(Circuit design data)

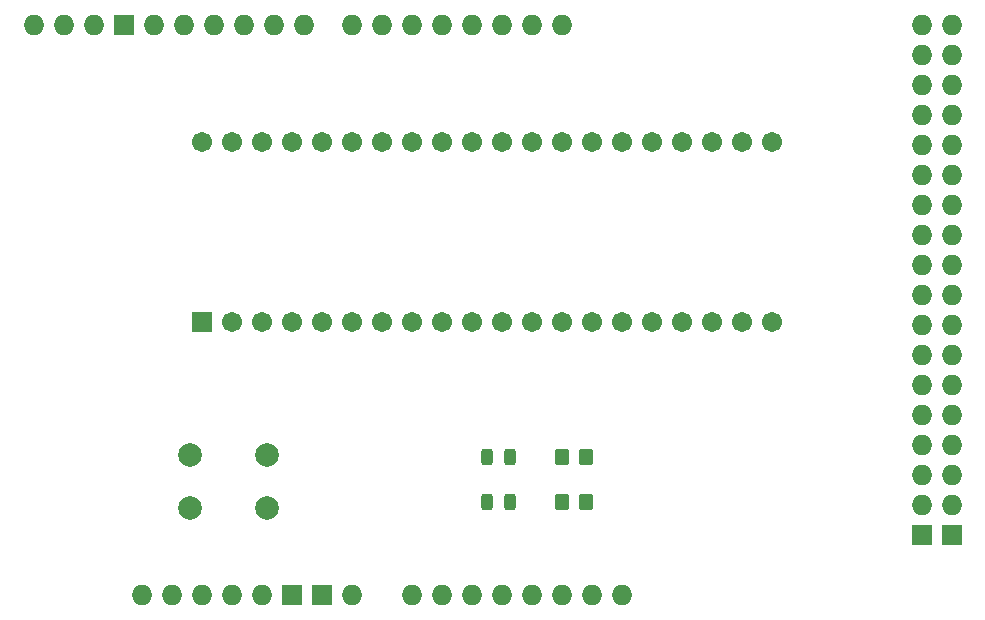
<source format=gbr>
G04 #@! TF.GenerationSoftware,KiCad,Pcbnew,8.0.4-unknown-202407162209~ee573a1480~ubuntu24.04.1*
G04 #@! TF.CreationDate,2024-07-25T22:24:25+01:00*
G04 #@! TF.ProjectId,BBC Master ROM Tester,42424320-4d61-4737-9465-7220524f4d20,1.0*
G04 #@! TF.SameCoordinates,Original*
G04 #@! TF.FileFunction,Soldermask,Top*
G04 #@! TF.FilePolarity,Negative*
%FSLAX46Y46*%
G04 Gerber Fmt 4.6, Leading zero omitted, Abs format (unit mm)*
G04 Created by KiCad (PCBNEW 8.0.4-unknown-202407162209~ee573a1480~ubuntu24.04.1) date 2024-07-25 22:24:25*
%MOMM*%
%LPD*%
G01*
G04 APERTURE LIST*
G04 Aperture macros list*
%AMRoundRect*
0 Rectangle with rounded corners*
0 $1 Rounding radius*
0 $2 $3 $4 $5 $6 $7 $8 $9 X,Y pos of 4 corners*
0 Add a 4 corners polygon primitive as box body*
4,1,4,$2,$3,$4,$5,$6,$7,$8,$9,$2,$3,0*
0 Add four circle primitives for the rounded corners*
1,1,$1+$1,$2,$3*
1,1,$1+$1,$4,$5*
1,1,$1+$1,$6,$7*
1,1,$1+$1,$8,$9*
0 Add four rect primitives between the rounded corners*
20,1,$1+$1,$2,$3,$4,$5,0*
20,1,$1+$1,$4,$5,$6,$7,0*
20,1,$1+$1,$6,$7,$8,$9,0*
20,1,$1+$1,$8,$9,$2,$3,0*%
G04 Aperture macros list end*
%ADD10C,2.000000*%
%ADD11RoundRect,0.243750X-0.243750X-0.456250X0.243750X-0.456250X0.243750X0.456250X-0.243750X0.456250X0*%
%ADD12RoundRect,0.250000X0.350000X0.450000X-0.350000X0.450000X-0.350000X-0.450000X0.350000X-0.450000X0*%
%ADD13O,1.727200X1.727200*%
%ADD14R,1.727200X1.727200*%
%ADD15RoundRect,0.102000X0.754000X-0.754000X0.754000X0.754000X-0.754000X0.754000X-0.754000X-0.754000X0*%
%ADD16C,1.712000*%
G04 APERTURE END LIST*
D10*
G04 #@! TO.C,SW1*
X144324000Y-93319600D03*
X150824000Y-93319600D03*
X144324000Y-97819600D03*
X150824000Y-97819600D03*
G04 #@! TD*
D11*
G04 #@! TO.C,D2*
X169480000Y-97282000D03*
X171355000Y-97282000D03*
G04 #@! TD*
D12*
G04 #@! TO.C,R1*
X177800000Y-93472000D03*
X175800000Y-93472000D03*
G04 #@! TD*
G04 #@! TO.C,R2*
X177800000Y-97282000D03*
X175800000Y-97282000D03*
G04 #@! TD*
D11*
G04 #@! TO.C,D1*
X169480000Y-93472000D03*
X171355000Y-93472000D03*
G04 #@! TD*
D13*
G04 #@! TO.C,XA1*
X140208000Y-105156000D03*
X147828000Y-105156000D03*
X150368000Y-105156000D03*
X206248000Y-56896000D03*
X208788000Y-56896000D03*
X163068000Y-105156000D03*
X165608000Y-105156000D03*
X168148000Y-105156000D03*
X170688000Y-105156000D03*
X173228000Y-105156000D03*
X175768000Y-105156000D03*
X178308000Y-105156000D03*
X180848000Y-105156000D03*
X136144000Y-56896000D03*
X175768000Y-56896000D03*
X173228000Y-56896000D03*
X170688000Y-56896000D03*
X168148000Y-56896000D03*
X165608000Y-56896000D03*
X163068000Y-56896000D03*
X160528000Y-56896000D03*
X157988000Y-56896000D03*
X153924000Y-56896000D03*
X151384000Y-56896000D03*
X148844000Y-56896000D03*
X146304000Y-56896000D03*
X143764000Y-56896000D03*
X141224000Y-56896000D03*
X206248000Y-59436000D03*
X208788000Y-59436000D03*
X206248000Y-61976000D03*
X208788000Y-61976000D03*
X206248000Y-64516000D03*
X208788000Y-64516000D03*
X206248000Y-67056000D03*
X208788000Y-67056000D03*
X206248000Y-69596000D03*
X208788000Y-69596000D03*
X206248000Y-72136000D03*
X208788000Y-72136000D03*
X206248000Y-74676000D03*
X208788000Y-74676000D03*
X206248000Y-77216000D03*
X208788000Y-77216000D03*
X206248000Y-79756000D03*
X208788000Y-79756000D03*
X206248000Y-82296000D03*
X208788000Y-82296000D03*
X206248000Y-84836000D03*
X208788000Y-84836000D03*
X206248000Y-87376000D03*
X208788000Y-87376000D03*
X206248000Y-89916000D03*
X208788000Y-89916000D03*
X206248000Y-92456000D03*
X208788000Y-92456000D03*
X206248000Y-94996000D03*
X208788000Y-94996000D03*
X206248000Y-97536000D03*
X208788000Y-97536000D03*
D14*
X138684000Y-56896000D03*
X152908000Y-105156000D03*
X155448000Y-105156000D03*
X206248000Y-100076000D03*
X208788000Y-100076000D03*
D13*
X142748000Y-105156000D03*
X145288000Y-105156000D03*
X131064000Y-56896000D03*
X133604000Y-56896000D03*
X157988000Y-105156000D03*
G04 #@! TD*
D15*
G04 #@! TO.C,U2*
X145288000Y-82042000D03*
D16*
X147828000Y-82042000D03*
X150368000Y-82042000D03*
X152908000Y-82042000D03*
X155448000Y-82042000D03*
X157988000Y-82042000D03*
X160528000Y-82042000D03*
X163068000Y-82042000D03*
X165608000Y-82042000D03*
X168148000Y-82042000D03*
X170688000Y-82042000D03*
X173228000Y-82042000D03*
X175768000Y-82042000D03*
X178308000Y-82042000D03*
X180848000Y-82042000D03*
X183388000Y-82042000D03*
X185928000Y-82042000D03*
X188468000Y-82042000D03*
X191008000Y-82042000D03*
X193548000Y-82042000D03*
X193548000Y-66802000D03*
X191008000Y-66802000D03*
X188468000Y-66802000D03*
X185928000Y-66802000D03*
X183388000Y-66802000D03*
X180848000Y-66802000D03*
X178308000Y-66802000D03*
X175768000Y-66802000D03*
X173228000Y-66802000D03*
X170688000Y-66802000D03*
X168148000Y-66802000D03*
X165608000Y-66802000D03*
X163068000Y-66802000D03*
X160528000Y-66802000D03*
X157988000Y-66802000D03*
X155448000Y-66802000D03*
X152908000Y-66802000D03*
X150368000Y-66802000D03*
X147828000Y-66802000D03*
X145288000Y-66802000D03*
G04 #@! TD*
M02*

</source>
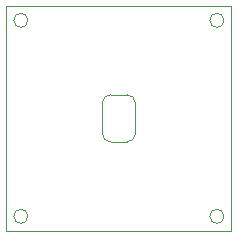
<source format=gm1>
G04 #@! TF.GenerationSoftware,KiCad,Pcbnew,(6.0.2-0)*
G04 #@! TF.CreationDate,2022-08-03T13:24:14+02:00*
G04 #@! TF.ProjectId,optical-amoeba,6f707469-6361-46c2-9d61-6d6f6562612e,rev?*
G04 #@! TF.SameCoordinates,Original*
G04 #@! TF.FileFunction,Profile,NP*
%FSLAX46Y46*%
G04 Gerber Fmt 4.6, Leading zero omitted, Abs format (unit mm)*
G04 Created by KiCad (PCBNEW (6.0.2-0)) date 2022-08-03 13:24:14*
%MOMM*%
%LPD*%
G01*
G04 APERTURE LIST*
G04 #@! TA.AperFunction,Profile*
%ADD10C,0.100000*%
G04 #@! TD*
G04 #@! TA.AperFunction,Profile*
%ADD11C,0.120000*%
G04 #@! TD*
G04 APERTURE END LIST*
D10*
X90470000Y-109520000D02*
X109530000Y-109520000D01*
X109530000Y-109520000D02*
X109530000Y-90470000D01*
X109530000Y-90470000D02*
X90470000Y-90470000D01*
X90470000Y-90470000D02*
X90470000Y-109520000D01*
D11*
X98600000Y-101300000D02*
X98600000Y-98700000D01*
X100700000Y-102000000D02*
X99300000Y-102000000D01*
X101400000Y-98700000D02*
X101400000Y-101300000D01*
X99300000Y-98000000D02*
X100700000Y-98000000D01*
X99300000Y-98000000D02*
G75*
G03*
X98600000Y-98700000I-1J-699999D01*
G01*
X101400000Y-98700000D02*
G75*
G03*
X100700000Y-98000000I-699999J1D01*
G01*
X100700000Y-102000000D02*
G75*
G03*
X101400000Y-101300000I1J699999D01*
G01*
X98600000Y-101300000D02*
G75*
G03*
X99300000Y-102000000I699999J-1D01*
G01*
X92300000Y-91700000D02*
G75*
G03*
X92300000Y-91700000I-600000J0D01*
G01*
X92300000Y-108300000D02*
G75*
G03*
X92300000Y-108300000I-600000J0D01*
G01*
X108900000Y-91700000D02*
G75*
G03*
X108900000Y-91700000I-600000J0D01*
G01*
X108900000Y-108300000D02*
G75*
G03*
X108900000Y-108300000I-600000J0D01*
G01*
M02*

</source>
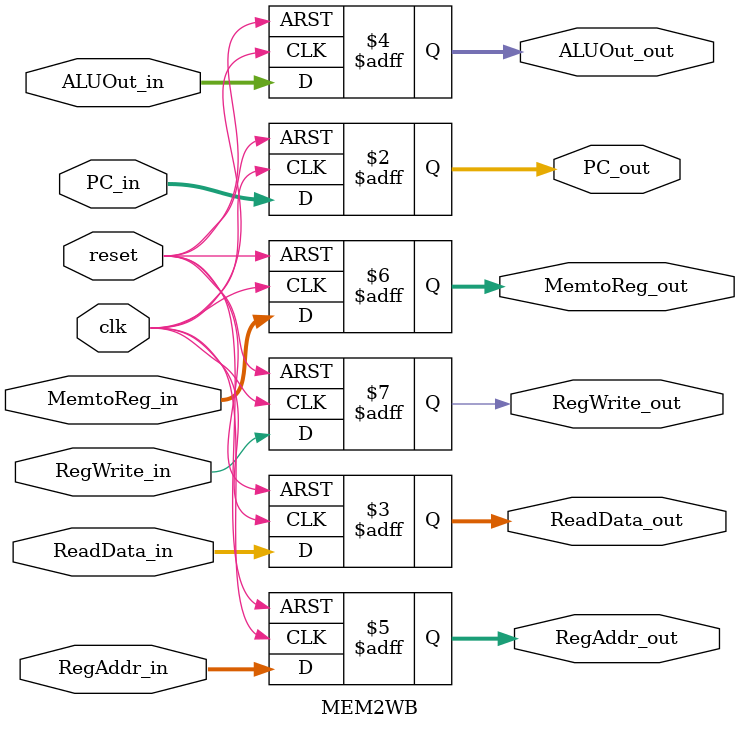
<source format=v>
module MEM2WB(clk, reset, PC_in, PC_out,
    ReadData_in, ReadData_out, ALUOut_in, ALUOut_out, RegAddr_in, RegAddr_out,
    MemtoReg_in, MemtoReg_out, RegWrite_in, RegWrite_out);
    
    input clk, reset;
    input [31:0] PC_in;
    input [31:0] ReadData_in;
    input [31:0] ALUOut_in;
    input [4:0] RegAddr_in;
    input [1:0] MemtoReg_in;
    input RegWrite_in;
    
    output [31:0] PC_out;
    output [31:0] ReadData_out;
    output [31:0] ALUOut_out;
    output [4:0] RegAddr_out;
    output [1:0] MemtoReg_out;
    output RegWrite_out;
    
    reg [31:0] PC_out;
    reg [31:0] ReadData_out;
    reg [31:0] ALUOut_out;
    reg [4:0] RegAddr_out;
    reg [1:0] MemtoReg_out;
    reg RegWrite_out;
    
    always @(posedge clk or posedge reset)
    begin
        if (reset)
        begin
            PC_out <= 32'h8000_0000;
            ReadData_out <= 32'h0000_0000;
            ALUOut_out <= 32'h0000_0000;
            RegAddr_out <= 5'b00000;
            MemtoReg_out <= 2'b00;
            RegWrite_out <= 1'b0;
        end 
        else 
        begin
            PC_out <= PC_in;
            ReadData_out <= ReadData_in;
            ALUOut_out <= ALUOut_in;
            RegAddr_out <= RegAddr_in;
            MemtoReg_out <= MemtoReg_in;
            RegWrite_out <= RegWrite_in;
        end
    end
endmodule

</source>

◆ ACTIVITY ◆
Show me every line of the entries above that holds "primitives".

◆ YOUR RESPONSE ◆
0 Add four circle primitives for the rounded corners*
0 Add four rect primitives between the rounded corners*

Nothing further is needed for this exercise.